** BEGIN Source extract **
With dynamic recompilation, you iterate over the code much like interpretation, but instead of just executing opcodes, you build up a list of operations. Once you reach a branch instruction, you compile this list of operations to machine code for your host platform, then you cache this compiled code and execute it. Then when you hit a given instruction group again, you only have to execute the code from the cache. (BTW, most people don't actually make a list of instructions but compile them to machine code on the fly -- this makes it more difficult to optimize, but that's out of the scope of this answer, unless enough people are interested)
With static recompilation, you do the same as in dynamic recompilation, but you follow branches. You end up building a chunk of code that represents all of the code in the program, which can then be executed with no further interference. This would be a great mechanism if it weren't for the following problems:
Code that isn't in the program to begin with (e.g. compressed, encrypted, generated/modified at runtime, etc) won't be recompiled, so it won't run
It's been proven that finding all the code in a given binary is equivalent to the Halting problem
These combine to make static recompilation completely infeasible in 99% of cases. For more information, Michael Steil has done some great research into static recompilation -- the best I've seen.
The other side to processor emulation is the way in which you interact with hardware. This really has two sides:
Processor timing
Interrupt handling
Processor timing:
Certain platforms -- especially older consoles like the NES, SNES, etc -- require your emulator to have strict timing to be completely compatible. With the NES, you have the PPU (pixel processing unit) which requires that the CPU put pixels into its memory at precise moments. If you use interpretation, you can easily count cycles and emulate proper timing; with dynamic/static recompilation, things are a /lot/ more complex.
Interrupt handling:
Interrupts are the primary mechanism that the CPU communicates with hardware. Generally, your hardware components will tell the CPU what interrupts it cares about. This is pretty straightforward -- when your code throws a given interrupt, you look at the interrupt handler table and call the proper callback.
Hardware emulation:
There are two sides to emulating a given hardware device:
Emulating the functionality of the device
Emulating the actual device interfaces
Take the case of a hard-drive. The functionality is emulated by creating the backing storage, read/write/format routines, etc. This part is generally very straightforward.
The actual interface of the device is a bit more complex. This is generally some combination of memory mapped registers (e.g. parts of memory that the device watches for changes to do signaling) and interrupts. For a hard-drive, you may have a memory mapped area where you place read commands, writes, etc, then read this data back.
I'd go into more detail, but there are a million ways you can go with it. If you have any specific questions here, feel free to ask and I'll add the info.
Resources:
I think I've given a pretty good intro here, but there are a ton of additional areas. I'm more than happy to help with any questions; I've been very vague in most of this simply due to the immense complexity.
Obligatory Wikipedia links:
Emulator
Dynamic recompilation
General emulation resources:
Zophar -- This is where I got my start with emulation, first downloading emulators and eventually plundering their immense archives of documentation. This is the absolute best resource you can possibly have.
** END Source extract **
** BEGIN Records provided **
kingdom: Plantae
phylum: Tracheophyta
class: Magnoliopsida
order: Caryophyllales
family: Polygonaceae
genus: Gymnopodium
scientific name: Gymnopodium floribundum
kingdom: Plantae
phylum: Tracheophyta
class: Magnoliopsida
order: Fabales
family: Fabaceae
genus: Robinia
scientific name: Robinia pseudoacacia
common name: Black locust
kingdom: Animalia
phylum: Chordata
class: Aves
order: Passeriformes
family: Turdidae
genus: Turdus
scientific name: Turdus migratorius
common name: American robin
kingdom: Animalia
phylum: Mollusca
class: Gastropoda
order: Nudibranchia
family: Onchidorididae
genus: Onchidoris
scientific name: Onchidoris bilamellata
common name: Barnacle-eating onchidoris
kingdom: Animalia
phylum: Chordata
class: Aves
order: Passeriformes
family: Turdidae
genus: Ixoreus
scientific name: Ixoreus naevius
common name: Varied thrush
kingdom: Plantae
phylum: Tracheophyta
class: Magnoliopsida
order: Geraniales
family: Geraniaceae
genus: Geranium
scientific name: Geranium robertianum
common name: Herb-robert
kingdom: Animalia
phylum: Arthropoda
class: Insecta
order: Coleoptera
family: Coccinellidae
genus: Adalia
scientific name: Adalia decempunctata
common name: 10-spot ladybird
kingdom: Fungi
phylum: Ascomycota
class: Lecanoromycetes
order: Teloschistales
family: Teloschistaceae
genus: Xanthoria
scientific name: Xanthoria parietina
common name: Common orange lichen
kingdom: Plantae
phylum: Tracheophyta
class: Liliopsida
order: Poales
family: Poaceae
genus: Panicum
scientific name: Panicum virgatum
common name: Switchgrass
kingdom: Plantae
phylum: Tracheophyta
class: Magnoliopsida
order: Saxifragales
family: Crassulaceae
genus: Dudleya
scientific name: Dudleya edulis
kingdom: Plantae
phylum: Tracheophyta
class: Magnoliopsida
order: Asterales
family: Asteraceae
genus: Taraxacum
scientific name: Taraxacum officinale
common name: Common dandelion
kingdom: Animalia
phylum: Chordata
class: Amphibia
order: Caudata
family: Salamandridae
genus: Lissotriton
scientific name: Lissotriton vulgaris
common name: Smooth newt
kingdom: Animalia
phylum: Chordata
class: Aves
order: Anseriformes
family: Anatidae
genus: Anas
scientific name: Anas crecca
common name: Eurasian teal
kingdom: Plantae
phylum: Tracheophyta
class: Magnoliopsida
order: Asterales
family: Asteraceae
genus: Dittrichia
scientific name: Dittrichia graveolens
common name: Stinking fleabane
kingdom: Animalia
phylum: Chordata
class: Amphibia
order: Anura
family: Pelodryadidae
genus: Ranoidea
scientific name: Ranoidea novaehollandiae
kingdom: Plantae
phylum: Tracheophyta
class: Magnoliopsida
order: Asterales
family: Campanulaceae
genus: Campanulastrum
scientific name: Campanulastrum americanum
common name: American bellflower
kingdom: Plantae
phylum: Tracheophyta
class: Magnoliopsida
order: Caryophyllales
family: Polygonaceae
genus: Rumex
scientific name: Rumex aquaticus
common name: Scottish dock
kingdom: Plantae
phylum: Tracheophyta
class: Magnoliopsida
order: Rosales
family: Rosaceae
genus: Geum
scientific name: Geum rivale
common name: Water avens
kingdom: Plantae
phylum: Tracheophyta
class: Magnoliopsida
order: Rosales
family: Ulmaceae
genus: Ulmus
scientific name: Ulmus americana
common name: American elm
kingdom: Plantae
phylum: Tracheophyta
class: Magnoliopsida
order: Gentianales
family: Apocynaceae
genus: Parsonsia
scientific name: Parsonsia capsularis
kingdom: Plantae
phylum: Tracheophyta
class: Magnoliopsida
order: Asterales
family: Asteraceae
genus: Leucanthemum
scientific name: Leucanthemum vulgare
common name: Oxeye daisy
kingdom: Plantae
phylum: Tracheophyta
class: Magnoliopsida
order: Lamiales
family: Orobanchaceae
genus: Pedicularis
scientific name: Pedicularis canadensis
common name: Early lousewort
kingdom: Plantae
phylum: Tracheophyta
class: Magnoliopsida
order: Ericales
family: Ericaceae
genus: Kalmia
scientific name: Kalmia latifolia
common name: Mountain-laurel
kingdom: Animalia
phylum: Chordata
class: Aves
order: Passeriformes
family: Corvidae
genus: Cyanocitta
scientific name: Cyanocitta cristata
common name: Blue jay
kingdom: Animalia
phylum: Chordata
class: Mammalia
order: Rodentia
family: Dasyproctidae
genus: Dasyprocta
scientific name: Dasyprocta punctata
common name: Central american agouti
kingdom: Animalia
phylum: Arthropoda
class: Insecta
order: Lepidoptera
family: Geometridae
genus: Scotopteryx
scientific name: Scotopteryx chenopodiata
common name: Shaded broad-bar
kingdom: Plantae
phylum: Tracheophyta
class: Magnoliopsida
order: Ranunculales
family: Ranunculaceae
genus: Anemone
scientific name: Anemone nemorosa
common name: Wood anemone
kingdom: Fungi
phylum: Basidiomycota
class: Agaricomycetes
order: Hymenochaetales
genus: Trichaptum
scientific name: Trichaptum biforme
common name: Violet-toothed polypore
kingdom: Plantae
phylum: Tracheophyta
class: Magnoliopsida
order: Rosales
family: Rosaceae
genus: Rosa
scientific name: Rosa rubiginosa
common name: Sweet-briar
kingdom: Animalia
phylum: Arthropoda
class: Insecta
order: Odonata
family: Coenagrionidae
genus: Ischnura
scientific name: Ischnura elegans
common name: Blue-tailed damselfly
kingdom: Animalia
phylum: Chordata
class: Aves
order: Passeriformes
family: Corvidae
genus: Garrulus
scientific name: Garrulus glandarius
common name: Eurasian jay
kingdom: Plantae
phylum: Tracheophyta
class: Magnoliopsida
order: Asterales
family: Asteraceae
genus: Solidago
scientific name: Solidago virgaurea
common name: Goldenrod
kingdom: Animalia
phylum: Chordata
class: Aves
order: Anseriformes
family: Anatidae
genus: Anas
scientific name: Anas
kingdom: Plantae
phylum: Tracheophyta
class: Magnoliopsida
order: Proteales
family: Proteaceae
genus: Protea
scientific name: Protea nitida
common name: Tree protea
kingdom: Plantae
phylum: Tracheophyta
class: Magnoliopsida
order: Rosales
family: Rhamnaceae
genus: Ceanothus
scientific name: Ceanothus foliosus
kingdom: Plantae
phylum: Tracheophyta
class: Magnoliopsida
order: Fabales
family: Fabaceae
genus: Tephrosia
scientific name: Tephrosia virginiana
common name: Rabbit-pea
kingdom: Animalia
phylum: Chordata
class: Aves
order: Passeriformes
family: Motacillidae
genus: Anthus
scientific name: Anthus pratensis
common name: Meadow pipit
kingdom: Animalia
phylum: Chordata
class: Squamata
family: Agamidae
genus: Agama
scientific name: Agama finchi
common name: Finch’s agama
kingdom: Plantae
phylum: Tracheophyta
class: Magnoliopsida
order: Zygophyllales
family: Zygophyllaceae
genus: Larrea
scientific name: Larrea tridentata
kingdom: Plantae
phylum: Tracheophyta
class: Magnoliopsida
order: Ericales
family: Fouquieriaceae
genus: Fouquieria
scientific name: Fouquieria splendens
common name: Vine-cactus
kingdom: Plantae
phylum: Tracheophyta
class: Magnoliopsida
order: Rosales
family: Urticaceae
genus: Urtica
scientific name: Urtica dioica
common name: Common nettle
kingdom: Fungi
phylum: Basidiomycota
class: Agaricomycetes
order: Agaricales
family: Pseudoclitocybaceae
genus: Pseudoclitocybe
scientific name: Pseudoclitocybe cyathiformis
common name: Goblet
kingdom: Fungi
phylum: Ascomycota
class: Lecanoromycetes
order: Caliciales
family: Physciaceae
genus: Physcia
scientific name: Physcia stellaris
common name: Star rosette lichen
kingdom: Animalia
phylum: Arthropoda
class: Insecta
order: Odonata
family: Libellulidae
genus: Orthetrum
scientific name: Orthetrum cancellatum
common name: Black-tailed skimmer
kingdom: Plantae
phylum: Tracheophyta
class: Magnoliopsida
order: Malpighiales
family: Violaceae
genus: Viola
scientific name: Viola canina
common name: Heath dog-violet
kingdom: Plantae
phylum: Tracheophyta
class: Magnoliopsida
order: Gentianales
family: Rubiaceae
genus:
** END Records provided **
Work instructions ->
[A] In the emulation text, write out the passage that begins at the words "The actual interface" and stops after "the immense complexity.".
[B] Answer these questions from the emulation text:
(i) What does the abbreviation PPU stand for?
(ii) Who is named as having done research into static recompilation?
(iii) Which resource is called the best resource you can possibly have?

Task-by-task outputs ->
[A]
The actual interface of the device is a bit more complex. This is generally some combination of memory mapped registers (e.g. parts of memory that the device watches for changes to do signaling) and interrupts. For a hard-drive, you may have a memory mapped area where you place read commands, writes, etc, then read this data back.
I'd go into more detail, but there are a million ways you can go with it. If you have any specific questions here, feel free to ask and I'll add the info.
Resources:
I think I've given a pretty good intro here, but there are a ton of additional areas. I'm more than happy to help with any questions; I've been very vague in most of this simply due to the immense complexity.

[B]
(i) Pixel processing unit
(ii) Michael Steil
(iii) Zophar